In the early nineteenth century, the ending of the East India Company’s monopoly in India was influential in changing relationships in the commodity chain. Local merchants in Bengal were thereby empowered to break Hodgson’s monopoly to supply pale ale, by seeking new sources from brewers in Burton-on-Trent . Samuel Allsopp and Michael Bass led the way in gaining a tenuous foothold in the Indian market, with the development of new methods of marketing and distribution, which proved conclusive in their eventual success.

There was a constant stream of East India Company servants returning to nineteenth-century Britain with tastes for exotic foods, including mulligatawny soup, curry and pale ale. Both Hodgson and the Burton brewers sought to exploit this potential market in Britain by advertising their beer as Indian Pale Ale, hereafter IPA. The Burton brewers were more successful, using the methods developed in India . They coupled a vigorous marketing campaign with a national distribution network of agencies for the supply of bottled beer. This revolutionised the brewing trade by circumventing the traditional system of public houses, creating Britain ‘s first ‘brewing town’.

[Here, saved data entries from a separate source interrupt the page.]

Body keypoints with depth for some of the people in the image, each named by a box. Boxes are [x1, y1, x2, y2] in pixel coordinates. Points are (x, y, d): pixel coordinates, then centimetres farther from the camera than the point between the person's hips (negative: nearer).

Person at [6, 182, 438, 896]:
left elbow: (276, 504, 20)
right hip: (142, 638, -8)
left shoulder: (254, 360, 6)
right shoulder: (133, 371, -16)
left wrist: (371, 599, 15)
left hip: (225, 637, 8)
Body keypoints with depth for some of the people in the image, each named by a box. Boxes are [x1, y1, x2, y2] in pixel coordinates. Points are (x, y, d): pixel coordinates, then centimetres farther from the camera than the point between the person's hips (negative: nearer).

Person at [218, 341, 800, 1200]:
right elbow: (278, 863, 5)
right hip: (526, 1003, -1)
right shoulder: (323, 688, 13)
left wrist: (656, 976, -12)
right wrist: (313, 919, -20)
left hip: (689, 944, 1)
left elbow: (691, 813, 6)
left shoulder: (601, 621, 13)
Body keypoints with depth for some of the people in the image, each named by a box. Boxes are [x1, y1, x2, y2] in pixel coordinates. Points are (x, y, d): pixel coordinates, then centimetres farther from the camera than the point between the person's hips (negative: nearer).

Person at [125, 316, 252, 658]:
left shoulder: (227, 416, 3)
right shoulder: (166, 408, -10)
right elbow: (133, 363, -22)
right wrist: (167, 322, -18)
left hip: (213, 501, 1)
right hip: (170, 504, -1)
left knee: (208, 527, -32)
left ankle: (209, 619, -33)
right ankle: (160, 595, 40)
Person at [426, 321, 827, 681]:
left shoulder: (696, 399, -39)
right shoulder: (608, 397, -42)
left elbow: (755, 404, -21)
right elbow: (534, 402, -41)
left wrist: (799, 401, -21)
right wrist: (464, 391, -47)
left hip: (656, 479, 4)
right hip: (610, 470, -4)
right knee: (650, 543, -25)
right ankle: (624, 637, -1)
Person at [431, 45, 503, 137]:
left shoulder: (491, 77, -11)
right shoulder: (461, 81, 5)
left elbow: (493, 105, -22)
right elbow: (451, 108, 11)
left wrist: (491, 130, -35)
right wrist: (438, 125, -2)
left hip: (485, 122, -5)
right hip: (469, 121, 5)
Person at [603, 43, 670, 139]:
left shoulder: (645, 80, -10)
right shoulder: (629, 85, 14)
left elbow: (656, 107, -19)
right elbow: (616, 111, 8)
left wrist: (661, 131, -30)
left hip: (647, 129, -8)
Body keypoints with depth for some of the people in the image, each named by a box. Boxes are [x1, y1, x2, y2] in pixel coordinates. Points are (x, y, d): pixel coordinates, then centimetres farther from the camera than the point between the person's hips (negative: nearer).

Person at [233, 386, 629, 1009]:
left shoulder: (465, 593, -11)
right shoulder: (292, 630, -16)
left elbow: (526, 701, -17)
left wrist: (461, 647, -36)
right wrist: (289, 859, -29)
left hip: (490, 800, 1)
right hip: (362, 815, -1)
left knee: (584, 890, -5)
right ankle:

It is argued that the role of the Indian community in these developments, whilst elusive, can be found in their rejection of western cultural values. Their reluctance to buy British manufactured goods resulted in the loss of the East India Company’s monopoly, which was then reduced to governing the country as a surrogate arm of the state. The well-paid army officers and civil servants stationed in India were the principal customers for IPA. This massive bureaucracy, which was funded by taxes from Indian peasants, was superimposed on the country and never part of the Indian culture. Instead, it was the British who adapted to the Indian way of life, creating an Anglo-Indian sub-culture where IPA developed into an iconic feature that spread throughout the British Empire . In a final ironic stage, this Anglo-Indian product was introduced to the British market, where it transformed the brewing industry.